## TASK ITEM
Please restate each entry below, word for word.

===== PROVIDED ENTRIES =====

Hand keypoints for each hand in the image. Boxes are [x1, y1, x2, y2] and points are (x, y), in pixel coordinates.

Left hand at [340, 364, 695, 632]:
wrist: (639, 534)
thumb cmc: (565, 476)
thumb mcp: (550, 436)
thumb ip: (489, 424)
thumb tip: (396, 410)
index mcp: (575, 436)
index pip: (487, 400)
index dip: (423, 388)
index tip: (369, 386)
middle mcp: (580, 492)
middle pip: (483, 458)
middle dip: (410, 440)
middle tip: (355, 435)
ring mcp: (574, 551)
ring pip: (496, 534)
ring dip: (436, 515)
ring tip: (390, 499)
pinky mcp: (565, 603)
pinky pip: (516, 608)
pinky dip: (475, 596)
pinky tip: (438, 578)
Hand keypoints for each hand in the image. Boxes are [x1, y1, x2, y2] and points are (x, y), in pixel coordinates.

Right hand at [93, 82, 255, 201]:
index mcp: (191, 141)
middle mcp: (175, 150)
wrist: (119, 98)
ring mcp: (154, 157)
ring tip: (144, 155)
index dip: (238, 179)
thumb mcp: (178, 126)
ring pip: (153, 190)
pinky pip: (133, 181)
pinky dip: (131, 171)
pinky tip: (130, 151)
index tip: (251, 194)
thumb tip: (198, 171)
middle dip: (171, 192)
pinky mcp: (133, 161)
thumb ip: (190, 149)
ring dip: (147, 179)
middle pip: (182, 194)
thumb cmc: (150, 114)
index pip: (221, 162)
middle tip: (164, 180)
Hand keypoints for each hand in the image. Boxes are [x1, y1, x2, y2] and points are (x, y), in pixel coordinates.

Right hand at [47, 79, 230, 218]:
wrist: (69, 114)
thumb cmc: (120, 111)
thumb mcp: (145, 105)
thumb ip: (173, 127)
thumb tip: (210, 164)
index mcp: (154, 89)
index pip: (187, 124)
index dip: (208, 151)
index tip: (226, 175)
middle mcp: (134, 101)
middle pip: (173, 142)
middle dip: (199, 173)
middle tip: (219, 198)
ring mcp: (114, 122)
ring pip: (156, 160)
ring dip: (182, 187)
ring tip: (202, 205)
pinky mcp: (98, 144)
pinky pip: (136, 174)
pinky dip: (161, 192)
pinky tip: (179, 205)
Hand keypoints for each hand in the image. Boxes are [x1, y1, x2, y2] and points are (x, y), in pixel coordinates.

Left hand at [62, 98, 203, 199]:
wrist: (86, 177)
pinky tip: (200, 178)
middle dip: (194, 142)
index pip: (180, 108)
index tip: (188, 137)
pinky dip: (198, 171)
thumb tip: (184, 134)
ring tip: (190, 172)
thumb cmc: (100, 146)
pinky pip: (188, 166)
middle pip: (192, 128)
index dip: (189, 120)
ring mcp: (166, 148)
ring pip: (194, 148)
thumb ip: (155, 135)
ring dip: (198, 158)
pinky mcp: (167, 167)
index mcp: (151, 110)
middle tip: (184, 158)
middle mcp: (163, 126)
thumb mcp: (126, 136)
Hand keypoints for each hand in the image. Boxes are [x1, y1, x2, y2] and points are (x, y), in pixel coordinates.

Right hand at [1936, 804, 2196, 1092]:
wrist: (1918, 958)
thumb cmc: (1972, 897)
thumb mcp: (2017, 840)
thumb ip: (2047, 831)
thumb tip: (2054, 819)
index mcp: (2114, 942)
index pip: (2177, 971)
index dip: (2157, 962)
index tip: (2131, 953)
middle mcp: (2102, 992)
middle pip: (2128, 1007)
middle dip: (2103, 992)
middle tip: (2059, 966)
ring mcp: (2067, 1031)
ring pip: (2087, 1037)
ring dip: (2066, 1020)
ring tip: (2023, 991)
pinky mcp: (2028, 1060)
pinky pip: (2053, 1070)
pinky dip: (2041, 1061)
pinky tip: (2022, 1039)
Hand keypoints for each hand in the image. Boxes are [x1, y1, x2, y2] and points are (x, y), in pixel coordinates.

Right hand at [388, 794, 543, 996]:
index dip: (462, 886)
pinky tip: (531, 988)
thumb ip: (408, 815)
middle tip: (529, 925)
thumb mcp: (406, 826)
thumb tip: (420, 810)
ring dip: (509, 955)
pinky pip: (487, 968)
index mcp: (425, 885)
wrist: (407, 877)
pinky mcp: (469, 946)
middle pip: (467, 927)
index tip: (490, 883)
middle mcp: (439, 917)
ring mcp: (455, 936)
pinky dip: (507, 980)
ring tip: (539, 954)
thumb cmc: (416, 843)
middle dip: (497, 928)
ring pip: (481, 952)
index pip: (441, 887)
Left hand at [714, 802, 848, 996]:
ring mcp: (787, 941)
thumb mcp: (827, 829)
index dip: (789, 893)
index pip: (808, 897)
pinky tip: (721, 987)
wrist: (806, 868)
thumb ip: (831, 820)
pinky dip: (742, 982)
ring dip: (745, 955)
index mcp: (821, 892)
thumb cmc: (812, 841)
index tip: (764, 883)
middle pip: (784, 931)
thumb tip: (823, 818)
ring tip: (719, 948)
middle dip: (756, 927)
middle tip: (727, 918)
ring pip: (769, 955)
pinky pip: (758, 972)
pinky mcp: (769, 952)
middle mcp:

=====

## REPLY TO THE TASK
Hand keypoints for each hand in the image. Boxes are [x1, y1, x2, y2] and points are (x, y), in pixel coordinates.

Left hand at [340, 364, 695, 632]:
wrist: (639, 534)
thumb cmc: (565, 476)
thumb mcp: (550, 436)
thumb ip: (489, 424)
thumb tip: (396, 410)
index mcp: (575, 436)
index pip: (487, 400)
index dip: (423, 388)
index tip: (369, 386)
middle mcp: (580, 492)
middle pip: (483, 458)
middle dip: (410, 440)
middle tip: (355, 435)
ring mcp: (574, 551)
ring pip: (496, 534)
ring dip: (436, 515)
ring tip: (390, 499)
pinky mcp: (565, 603)
pinky pip: (516, 608)
pinky dip: (475, 596)
pinky tip: (438, 578)
Hand keypoints for each hand in the image. Boxes are [x1, y1, x2, y2] and points are (x, y), in pixel coordinates.

Right hand at [93, 82, 255, 201]:
index mcp: (191, 141)
middle mcp: (175, 150)
wrist: (119, 98)
ring mcp: (154, 157)
ring tip: (144, 155)
index dip: (238, 179)
thumb mcp: (178, 126)
ring pip: (153, 190)
pinky pip: (133, 181)
pinky dip: (131, 171)
pinky tip: (130, 151)
index tip: (251, 194)
thumb tip: (198, 171)
middle dip: (171, 192)
pinky mcp: (133, 161)
thumb ip: (190, 149)
ring dip: (147, 179)
middle pip: (182, 194)
thumb cmc: (150, 114)
index pip: (221, 162)
middle tip: (164, 180)
Hand keypoints for each hand in the image. Boxes are [x1, y1, x2, y2] and points are (x, y), in pixel coordinates.

Right hand at [47, 79, 230, 218]:
wrist: (69, 114)
thumb cmc: (120, 111)
thumb mcp: (145, 105)
thumb ip: (173, 127)
thumb tip: (210, 164)
index mcp: (154, 89)
index pip: (187, 124)
index dip: (208, 151)
index tip: (226, 175)
middle mcp: (134, 101)
middle pip: (173, 142)
middle dip: (199, 173)
middle tip: (219, 198)
ring mcp: (114, 122)
ring pip: (156, 160)
ring dip: (182, 187)
ring tip: (202, 205)
pinky mcp: (98, 144)
pinky pip: (136, 174)
pinky dip: (161, 192)
pinky tip: (179, 205)
Hand keypoints for each hand in the image. Boxes are [x1, y1, x2, y2] and points are (x, y), in pixel coordinates.

Left hand at [62, 98, 203, 199]:
wrist: (86, 177)
pinky tip: (200, 178)
middle dip: (194, 142)
index pip: (180, 108)
index tip: (188, 137)
pinky dip: (198, 171)
thumb tip: (184, 134)
ring tip: (190, 172)
thumb cmc: (100, 146)
pinky pip: (188, 166)
middle pip: (192, 128)
index dip: (189, 120)
ring mcp: (166, 148)
ring pip: (194, 148)
thumb ip: (155, 135)
ring dip: (198, 158)
pinky mcp: (167, 167)
index mcp: (151, 110)
middle tip: (184, 158)
middle mcp: (163, 126)
thumb mcp: (126, 136)
Hand keypoints for each hand in the image. Boxes are [x1, y1, x2, y2] and points are (x, y), in pixel coordinates.

Right hand at [1936, 804, 2196, 1092]:
wrist: (1918, 958)
thumb cmc: (1972, 897)
thumb mcp: (2017, 840)
thumb ip: (2047, 831)
thumb tip: (2054, 819)
index mcp: (2114, 942)
index pip: (2177, 971)
index dip: (2157, 962)
index tip: (2131, 953)
middle mcp: (2102, 992)
middle pip: (2128, 1007)
middle dip: (2103, 992)
middle tip: (2059, 966)
ring mcp: (2067, 1031)
ring pip: (2087, 1037)
ring dip: (2066, 1020)
ring tip: (2023, 991)
pinky mcp: (2028, 1060)
pinky pip: (2053, 1070)
pinky dip: (2041, 1061)
pinky tip: (2022, 1039)
Hand keypoints for each hand in the image. Boxes are [x1, y1, x2, y2] and points are (x, y), in pixel coordinates.

Right hand at [388, 794, 543, 996]:
index dip: (462, 886)
pinky tip: (531, 988)
thumb ip: (408, 815)
middle tip: (529, 925)
thumb mcp: (406, 826)
thumb tip: (420, 810)
ring dip: (509, 955)
pinky pip: (487, 968)
index mcp: (425, 885)
wrist: (407, 877)
pinky mcp: (469, 946)
middle pip: (467, 927)
index tip: (490, 883)
middle mcp: (439, 917)
ring mcp: (455, 936)
pinky dip: (507, 980)
ring tip: (539, 954)
thumb cmc: (416, 843)
middle dip: (497, 928)
ring pip: (481, 952)
index pip: (441, 887)
Left hand at [714, 802, 848, 996]:
ring mcp: (787, 941)
thumb mcp: (827, 829)
index dip: (789, 893)
index pip: (808, 897)
pinky tip: (721, 987)
wrist: (806, 868)
thumb ip: (831, 820)
pinky dip: (742, 982)
ring dip: (745, 955)
index mcp: (821, 892)
thumb cmc: (812, 841)
index tip: (764, 883)
middle pip: (784, 931)
thumb tip: (823, 818)
ring tip: (719, 948)
middle dip: (756, 927)
middle tip: (727, 918)
ring pip: (769, 955)
pinky pip: (758, 972)
pinky mcp: (769, 952)
middle mcp:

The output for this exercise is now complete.